• **Document**
○ ○ ○

Prior to this, the gospel message about Yeshua only went to circumcised Israelites, or proselytes to the faith of Israel. Here, the Almighty was revealing to Peter than a man outside of the Covenant could receive this gospel message (and enter the Covenant) by faith, apart from converting to become a Jew the traditional way.

----------
*Peter's mentioning of forbidden is a reference to the tradition of the elders (Matthew 15:1-2). The Pharisees of Yeshua's day believed that Moses not only received the Torah from the Most High (that he [Moses] wrote down), but that he also received a list of regulations from the Most High that he then passed down orally. Moses then taught them to the 70 elders (orally), and from generation to generation, these laws were passed down by word of mouth all the way to the Pharisees. (see The Works of Josephus, Antiquities of the Jews, 13.10.6)


----------



## jwf2506 (Sep 12, 2022)

Madman said:


> Thank you for your offer, I have, and believe the context of the Scriptures and 2000+ years of Church teaching on the subject.

○ ○ ○

Data entries
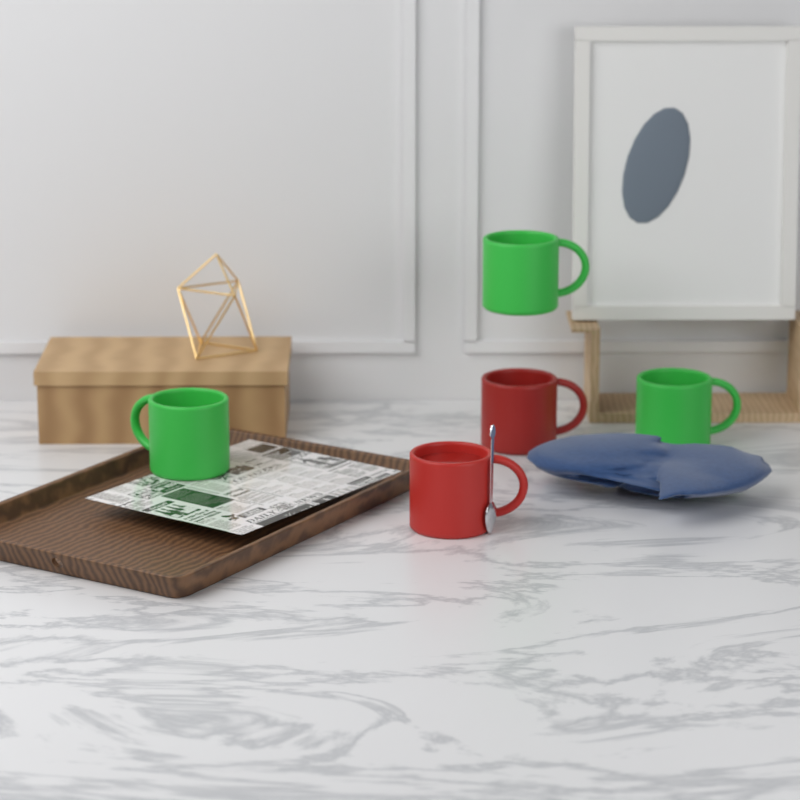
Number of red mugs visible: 2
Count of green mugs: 3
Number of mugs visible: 5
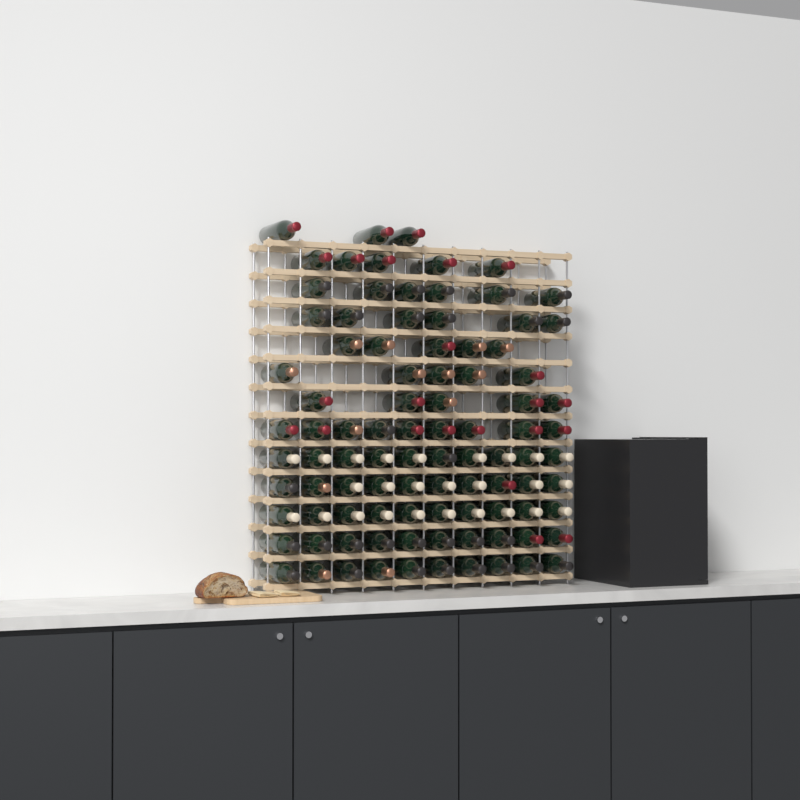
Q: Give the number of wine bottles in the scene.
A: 94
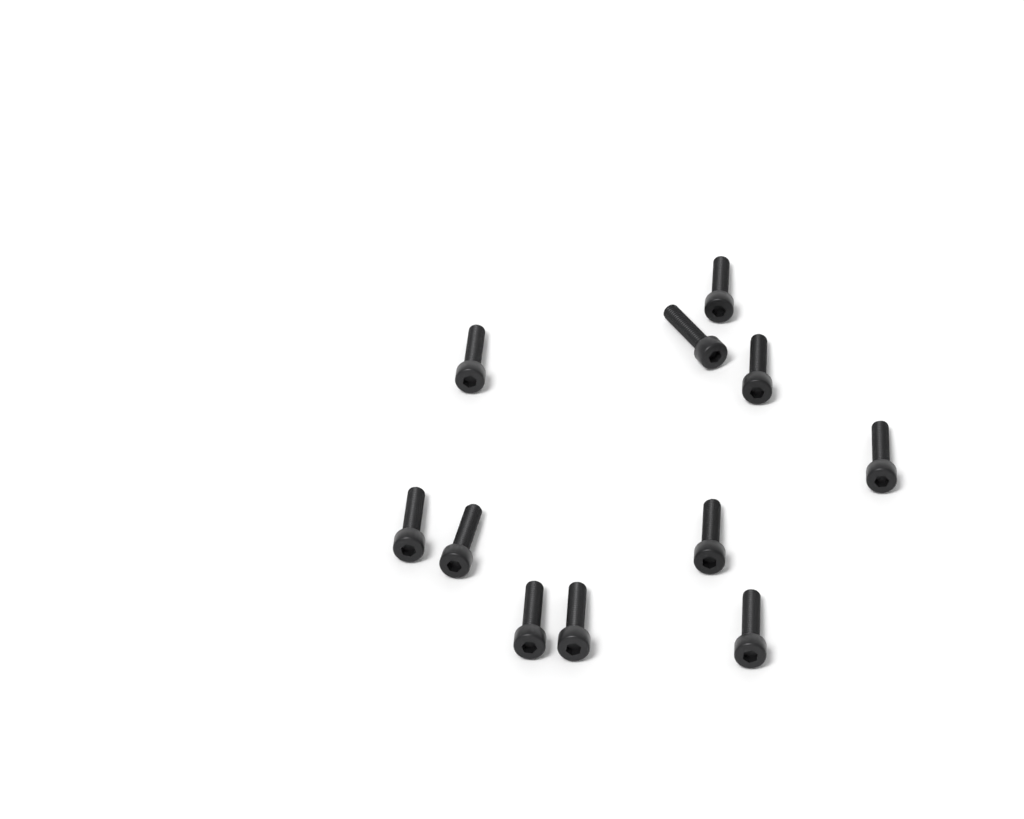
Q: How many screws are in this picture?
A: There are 11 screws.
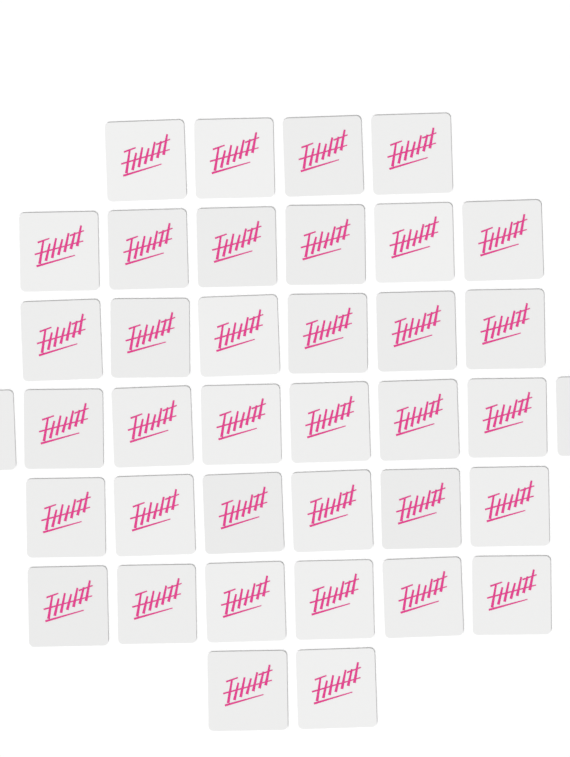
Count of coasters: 38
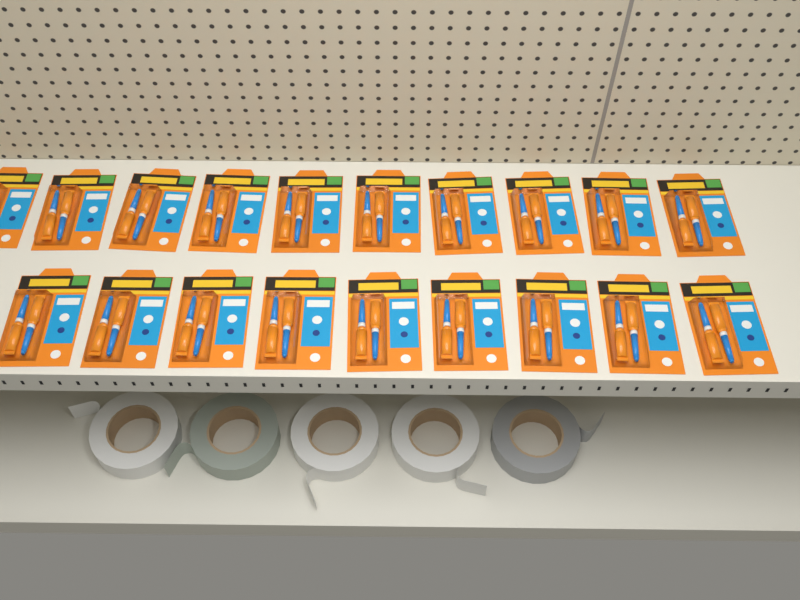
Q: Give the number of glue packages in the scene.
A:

○ ○ ○

• **Exercise task**
Name every individual person mentioned in the forum thread. Leave out forum usernames and any name that appears only inside a citation.

• **Solved exercise**
Yeshua, Peter, Moses